Dataset records
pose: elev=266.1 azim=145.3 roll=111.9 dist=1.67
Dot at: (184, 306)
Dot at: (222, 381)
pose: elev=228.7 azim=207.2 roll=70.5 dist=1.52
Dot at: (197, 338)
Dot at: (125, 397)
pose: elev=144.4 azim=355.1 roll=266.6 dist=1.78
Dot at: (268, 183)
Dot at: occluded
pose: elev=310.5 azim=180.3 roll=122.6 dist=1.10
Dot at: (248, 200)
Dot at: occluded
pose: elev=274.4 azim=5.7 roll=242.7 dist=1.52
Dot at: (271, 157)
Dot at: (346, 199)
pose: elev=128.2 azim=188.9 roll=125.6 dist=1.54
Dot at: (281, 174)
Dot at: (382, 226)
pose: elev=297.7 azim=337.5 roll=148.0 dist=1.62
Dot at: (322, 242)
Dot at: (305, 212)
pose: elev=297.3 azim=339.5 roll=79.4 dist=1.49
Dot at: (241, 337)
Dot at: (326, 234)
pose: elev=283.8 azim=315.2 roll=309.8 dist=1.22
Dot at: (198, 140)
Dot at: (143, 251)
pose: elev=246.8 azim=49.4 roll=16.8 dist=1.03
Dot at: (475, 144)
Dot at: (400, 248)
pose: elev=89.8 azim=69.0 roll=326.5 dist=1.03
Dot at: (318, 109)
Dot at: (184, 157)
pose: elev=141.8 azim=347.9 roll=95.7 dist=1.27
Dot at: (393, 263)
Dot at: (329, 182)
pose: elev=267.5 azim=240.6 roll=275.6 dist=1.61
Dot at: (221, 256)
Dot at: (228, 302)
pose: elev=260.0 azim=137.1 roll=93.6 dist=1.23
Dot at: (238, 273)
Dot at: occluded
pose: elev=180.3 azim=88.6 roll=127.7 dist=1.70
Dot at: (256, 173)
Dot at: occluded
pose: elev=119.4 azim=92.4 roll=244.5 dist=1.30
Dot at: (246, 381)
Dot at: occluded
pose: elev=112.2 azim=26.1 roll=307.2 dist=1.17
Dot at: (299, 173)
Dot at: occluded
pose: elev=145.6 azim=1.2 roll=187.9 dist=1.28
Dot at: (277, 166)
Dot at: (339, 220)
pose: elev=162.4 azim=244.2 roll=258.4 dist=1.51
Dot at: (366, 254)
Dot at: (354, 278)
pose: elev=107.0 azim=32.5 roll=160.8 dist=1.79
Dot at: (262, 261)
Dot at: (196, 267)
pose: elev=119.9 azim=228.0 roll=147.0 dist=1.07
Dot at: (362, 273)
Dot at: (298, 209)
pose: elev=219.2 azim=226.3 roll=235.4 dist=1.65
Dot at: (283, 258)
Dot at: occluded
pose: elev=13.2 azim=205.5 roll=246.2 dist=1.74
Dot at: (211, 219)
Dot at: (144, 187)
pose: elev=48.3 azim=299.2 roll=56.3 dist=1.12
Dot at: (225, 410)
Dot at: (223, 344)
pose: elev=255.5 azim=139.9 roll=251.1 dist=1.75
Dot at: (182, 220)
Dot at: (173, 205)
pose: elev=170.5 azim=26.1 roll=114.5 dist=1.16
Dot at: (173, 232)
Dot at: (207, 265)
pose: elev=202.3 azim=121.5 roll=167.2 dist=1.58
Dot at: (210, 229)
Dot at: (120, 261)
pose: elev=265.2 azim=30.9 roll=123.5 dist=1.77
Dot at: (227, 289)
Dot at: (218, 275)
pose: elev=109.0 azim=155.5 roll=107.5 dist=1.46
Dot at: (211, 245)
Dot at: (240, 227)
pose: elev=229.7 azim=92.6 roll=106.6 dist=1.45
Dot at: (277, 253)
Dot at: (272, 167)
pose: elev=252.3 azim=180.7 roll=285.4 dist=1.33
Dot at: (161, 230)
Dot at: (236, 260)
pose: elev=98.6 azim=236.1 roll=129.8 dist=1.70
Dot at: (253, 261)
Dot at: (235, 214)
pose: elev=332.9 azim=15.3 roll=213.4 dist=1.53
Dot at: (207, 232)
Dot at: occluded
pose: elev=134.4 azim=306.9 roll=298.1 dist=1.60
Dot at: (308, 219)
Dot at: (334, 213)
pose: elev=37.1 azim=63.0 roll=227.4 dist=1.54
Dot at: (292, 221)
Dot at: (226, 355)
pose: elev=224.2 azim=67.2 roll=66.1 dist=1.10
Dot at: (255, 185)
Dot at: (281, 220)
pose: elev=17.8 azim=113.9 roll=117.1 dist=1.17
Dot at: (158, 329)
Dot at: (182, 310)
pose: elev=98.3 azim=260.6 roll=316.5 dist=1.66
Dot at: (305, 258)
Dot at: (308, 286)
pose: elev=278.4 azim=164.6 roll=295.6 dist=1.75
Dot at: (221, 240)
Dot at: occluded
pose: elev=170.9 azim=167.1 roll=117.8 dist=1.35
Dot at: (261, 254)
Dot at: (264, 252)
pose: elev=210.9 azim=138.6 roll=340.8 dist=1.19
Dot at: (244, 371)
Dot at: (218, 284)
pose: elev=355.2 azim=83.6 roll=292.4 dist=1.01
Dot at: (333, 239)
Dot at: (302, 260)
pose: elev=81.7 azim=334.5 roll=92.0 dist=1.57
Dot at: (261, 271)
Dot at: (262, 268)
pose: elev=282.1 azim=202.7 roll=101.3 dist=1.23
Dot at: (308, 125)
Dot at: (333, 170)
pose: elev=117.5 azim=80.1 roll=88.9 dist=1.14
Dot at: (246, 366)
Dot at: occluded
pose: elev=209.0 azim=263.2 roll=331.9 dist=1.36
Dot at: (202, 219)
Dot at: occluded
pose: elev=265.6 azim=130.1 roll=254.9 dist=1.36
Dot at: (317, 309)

# Problem:
Rewrite the listing above with every "pose" changed to "camera", keeping everything else the same.

# The response:
camera: elev=266.1 azim=145.3 roll=111.9 dist=1.67
Dot at: (184, 306)
Dot at: (222, 381)
camera: elev=228.7 azim=207.2 roll=70.5 dist=1.52
Dot at: (197, 338)
Dot at: (125, 397)
camera: elev=144.4 azim=355.1 roll=266.6 dist=1.78
Dot at: (268, 183)
Dot at: occluded
camera: elev=310.5 azim=180.3 roll=122.6 dist=1.10
Dot at: (248, 200)
Dot at: occluded
camera: elev=274.4 azim=5.7 roll=242.7 dist=1.52
Dot at: (271, 157)
Dot at: (346, 199)
camera: elev=128.2 azim=188.9 roll=125.6 dist=1.54
Dot at: (281, 174)
Dot at: (382, 226)
camera: elev=297.7 azim=337.5 roll=148.0 dist=1.62
Dot at: (322, 242)
Dot at: (305, 212)
camera: elev=297.3 azim=339.5 roll=79.4 dist=1.49
Dot at: (241, 337)
Dot at: (326, 234)
camera: elev=283.8 azim=315.2 roll=309.8 dist=1.22
Dot at: (198, 140)
Dot at: (143, 251)
camera: elev=246.8 azim=49.4 roll=16.8 dist=1.03
Dot at: (475, 144)
Dot at: (400, 248)
camera: elev=89.8 azim=69.0 roll=326.5 dist=1.03
Dot at: (318, 109)
Dot at: (184, 157)
camera: elev=141.8 azim=347.9 roll=95.7 dist=1.27
Dot at: (393, 263)
Dot at: (329, 182)
camera: elev=267.5 azim=240.6 roll=275.6 dist=1.61
Dot at: (221, 256)
Dot at: (228, 302)
camera: elev=260.0 azim=137.1 roll=93.6 dist=1.23
Dot at: (238, 273)
Dot at: occluded
camera: elev=180.3 azim=88.6 roll=127.7 dist=1.70
Dot at: (256, 173)
Dot at: occluded
camera: elev=119.4 azim=92.4 roll=244.5 dist=1.30
Dot at: (246, 381)
Dot at: occluded
camera: elev=112.2 azim=26.1 roll=307.2 dist=1.17
Dot at: (299, 173)
Dot at: occluded
camera: elev=145.6 azim=1.2 roll=187.9 dist=1.28
Dot at: (277, 166)
Dot at: (339, 220)
camera: elev=162.4 azim=244.2 roll=258.4 dist=1.51
Dot at: (366, 254)
Dot at: (354, 278)
camera: elev=107.0 azim=32.5 roll=160.8 dist=1.79
Dot at: (262, 261)
Dot at: (196, 267)
camera: elev=119.9 azim=228.0 roll=147.0 dist=1.07
Dot at: (362, 273)
Dot at: (298, 209)
camera: elev=219.2 azim=226.3 roll=235.4 dist=1.65
Dot at: (283, 258)
Dot at: occluded
camera: elev=13.2 azim=205.5 roll=246.2 dist=1.74
Dot at: (211, 219)
Dot at: (144, 187)
camera: elev=48.3 azim=299.2 roll=56.3 dist=1.12
Dot at: (225, 410)
Dot at: (223, 344)
camera: elev=255.5 azim=139.9 roll=251.1 dist=1.75
Dot at: (182, 220)
Dot at: (173, 205)
camera: elev=170.5 azim=26.1 roll=114.5 dist=1.16
Dot at: (173, 232)
Dot at: (207, 265)
camera: elev=202.3 azim=121.5 roll=167.2 dist=1.58
Dot at: (210, 229)
Dot at: (120, 261)
camera: elev=265.2 azim=30.9 roll=123.5 dist=1.77
Dot at: (227, 289)
Dot at: (218, 275)
camera: elev=109.0 azim=155.5 roll=107.5 dist=1.46
Dot at: (211, 245)
Dot at: (240, 227)
camera: elev=229.7 azim=92.6 roll=106.6 dist=1.45
Dot at: (277, 253)
Dot at: (272, 167)
camera: elev=252.3 azim=180.7 roll=285.4 dist=1.33
Dot at: (161, 230)
Dot at: (236, 260)
camera: elev=98.6 azim=236.1 roll=129.8 dist=1.70
Dot at: (253, 261)
Dot at: (235, 214)
camera: elev=332.9 azim=15.3 roll=213.4 dist=1.53
Dot at: (207, 232)
Dot at: occluded
camera: elev=134.4 azim=306.9 roll=298.1 dist=1.60
Dot at: (308, 219)
Dot at: (334, 213)
camera: elev=37.1 azim=63.0 roll=227.4 dist=1.54
Dot at: (292, 221)
Dot at: (226, 355)
camera: elev=224.2 azim=67.2 roll=66.1 dist=1.10
Dot at: (255, 185)
Dot at: (281, 220)
camera: elev=17.8 azim=113.9 roll=117.1 dist=1.17
Dot at: (158, 329)
Dot at: (182, 310)
camera: elev=98.3 azim=260.6 roll=316.5 dist=1.66
Dot at: (305, 258)
Dot at: (308, 286)
camera: elev=278.4 azim=164.6 roll=295.6 dist=1.75
Dot at: (221, 240)
Dot at: occluded
camera: elev=170.9 azim=167.1 roll=117.8 dist=1.35
Dot at: (261, 254)
Dot at: (264, 252)
camera: elev=210.9 azim=138.6 roll=340.8 dist=1.19
Dot at: (244, 371)
Dot at: (218, 284)
camera: elev=355.2 azim=83.6 roll=292.4 dist=1.01
Dot at: (333, 239)
Dot at: (302, 260)
camera: elev=81.7 azim=334.5 roll=92.0 dist=1.57
Dot at: (261, 271)
Dot at: (262, 268)
camera: elev=282.1 azim=202.7 roll=101.3 dist=1.23
Dot at: (308, 125)
Dot at: (333, 170)
camera: elev=117.5 azim=80.1 roll=88.9 dist=1.14
Dot at: (246, 366)
Dot at: occluded
camera: elev=209.0 azim=263.2 roll=331.9 dist=1.36
Dot at: (202, 219)
Dot at: occluded
camera: elev=265.6 azim=130.1 roll=254.9 dist=1.36
Dot at: (317, 309)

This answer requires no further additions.